With the amount of time that we generally spend with our colleagues, it comes as no surprise that love may sometimes blossom in the workplace. Increasing exposure and familiarity to our fellow coworkers can increase the risk of attraction which may culminate into a relationship. Employers, on the other hand, do not typically promote office romance and are more inclined to discourage it. They also realise that it is probably unrealistic to police people’s feelings and ban office romance entirely. The approach taken by most companies is to outline and set guidelines around acceptable behaviour during working hours for couples, as well as address potential conflicts of interest.
Six things to consider if you find yourself involved with a coworker.
If you are one of the people who happen to have found love in the workplace, here are some tips on what you should do.
- Check your company policies. Once you feel that things could get serious, check what rules and policies your employer has around romantic relationships at work. Read and understand the guidelines, in particular, any implications you need to consider. If there is nothing in place, speak to your HR for guidelines.
- Disclose your relationship to the employer. This may feel intrusive, but disclosure could be the difference between saving your job and potentially getting fired if the relationship particularly presents a conflict of interest. In many cases, employees are not permitted to make any business decisions that may impact a romantic partner. These are decisions such as hiring, firing, disciplinary enquiries, promotions, performance ratings, bonuses and increases as favouritism may be raised as a concern. In cases where there is a direct reporting relationship, one of you will often have to be moved and in some cases leave the company if no provisions for a transfer can be made. Even if your work does not intersect, it may happen that a transfer or promotion takes place in future and you end up working under your partner. You do not need to disclose every date you go for with a coworker, it is probably only necessary if it is getting serious.

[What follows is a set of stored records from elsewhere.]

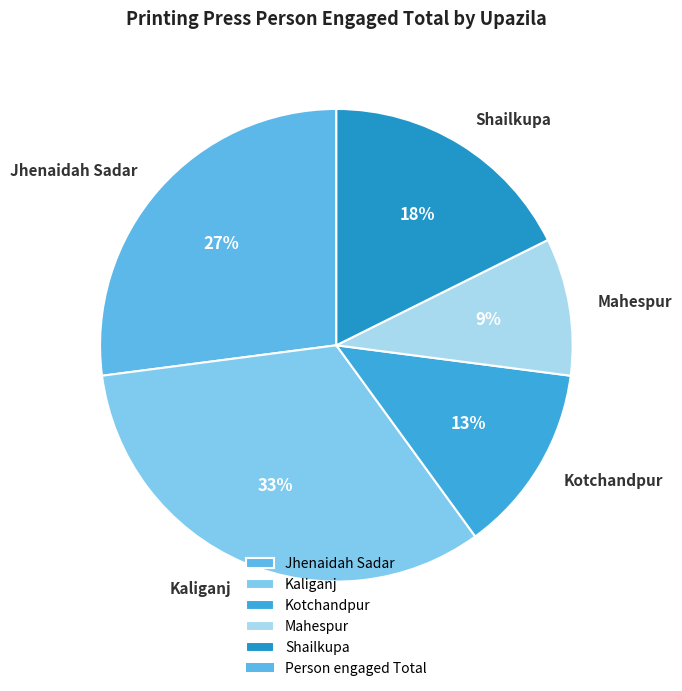

Which slice is the smallest?

Mahespur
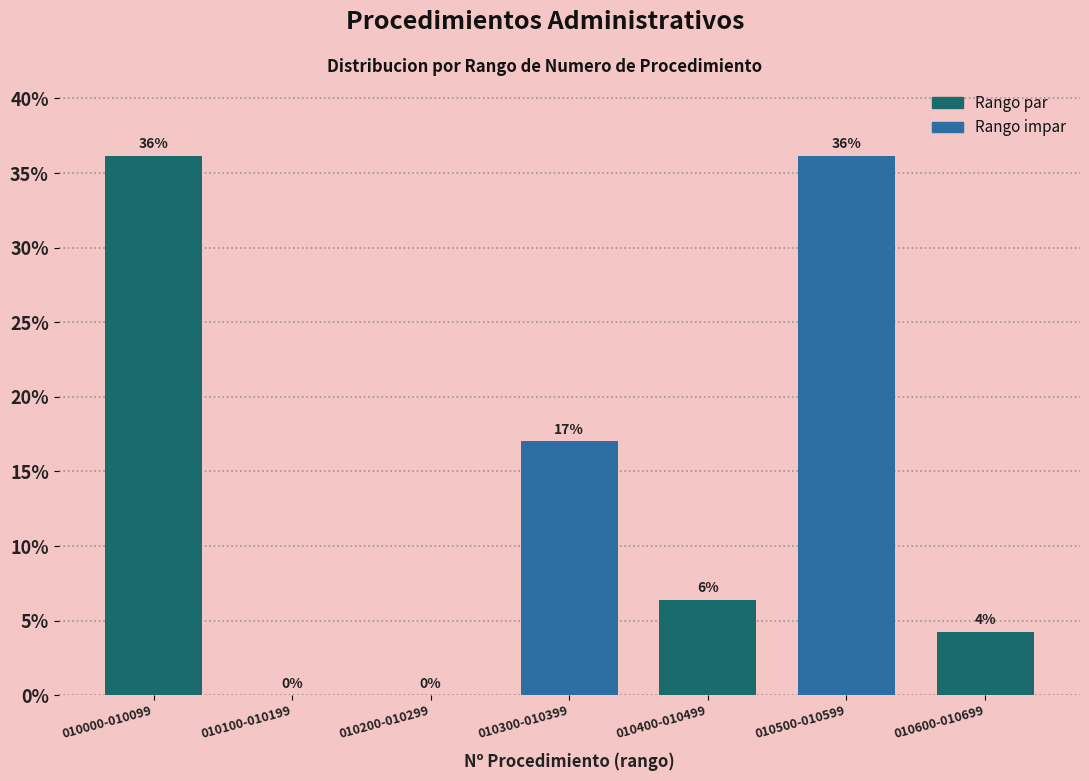

Read the value at 010000-010099.

36.2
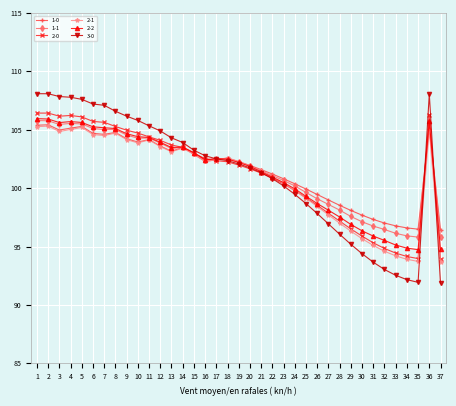

What is the difference between the highest and lowest values at 32?

4.0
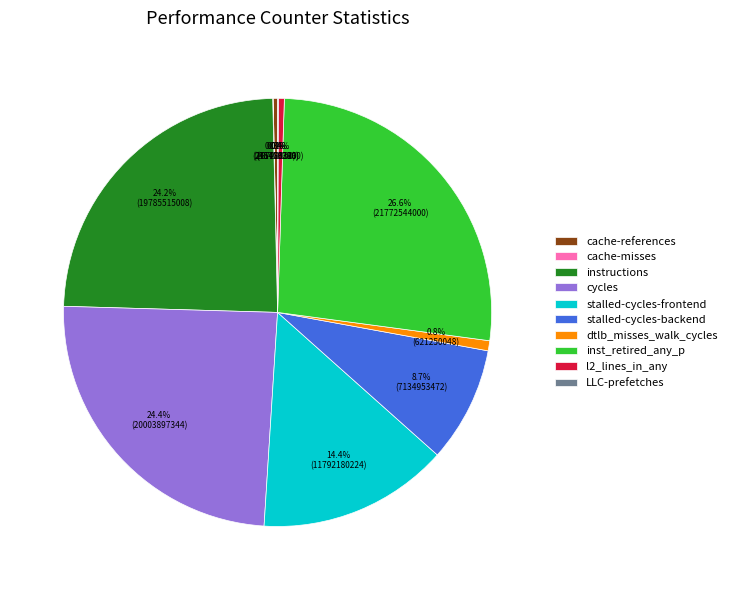

Between l2_lines_in_any and cycles, which is larger?

cycles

- Plan for your breakup. As unpleasant as this sounds, it is important to have a frank discussion with your partner about how your relationship will potentially impact your work dynamics and what you will do in the event of a breakup. Look at the worst case scenario where the separation is not amicable, how will you handle this particularly if you have to work with each other. What may happen is that one party ends up being forced to leave the company if the breakup dynamics make it unbearable to be around the person at work.
- Keep issues separate. As much as possible, avoid work discussions in your personal time and try and not let what is happening in your relationship impact your work and vice versa. You have to agree on the best way to approach this as a couple. Also, do not disclose confidential information that your partner is not privy to in their role at work.
- No Public Display of Affection (PDA) at the office. Keep professional boundaries during work hours. Do not hold hands, kiss, or do anything you would not do with a fellow colleague during work hours. Avoid incessantly hanging out with each other, people already know you are a couple and may be inclined to give you privacy if they see you together. By all means, function independently and not as a duo.
- Be prepared to sign a love contract. Love contracts are declarations that companies can make employees in a relationship sign. A Love Contract can;
- Restate the guidelines on sexual harassment and make the couple acknowledge that the relationship is consensual and does not violate any sexual harassment or company dating policies.
- Provide parameters for professional conduct during working hours for the couple.
- Serve as an agreement to refrain from any acts of retaliation if the relationship ends.
Office romance comes with potentially complex dynamics and it is important to manage it professionally. Finding out your company rules and guidelines is important to ensure that you are not in breach of any policies. As uncomfortable as it may be, disclosure to HR should be a strong consideration if things are getting serious, particularly where potential conflicts of interests may arise.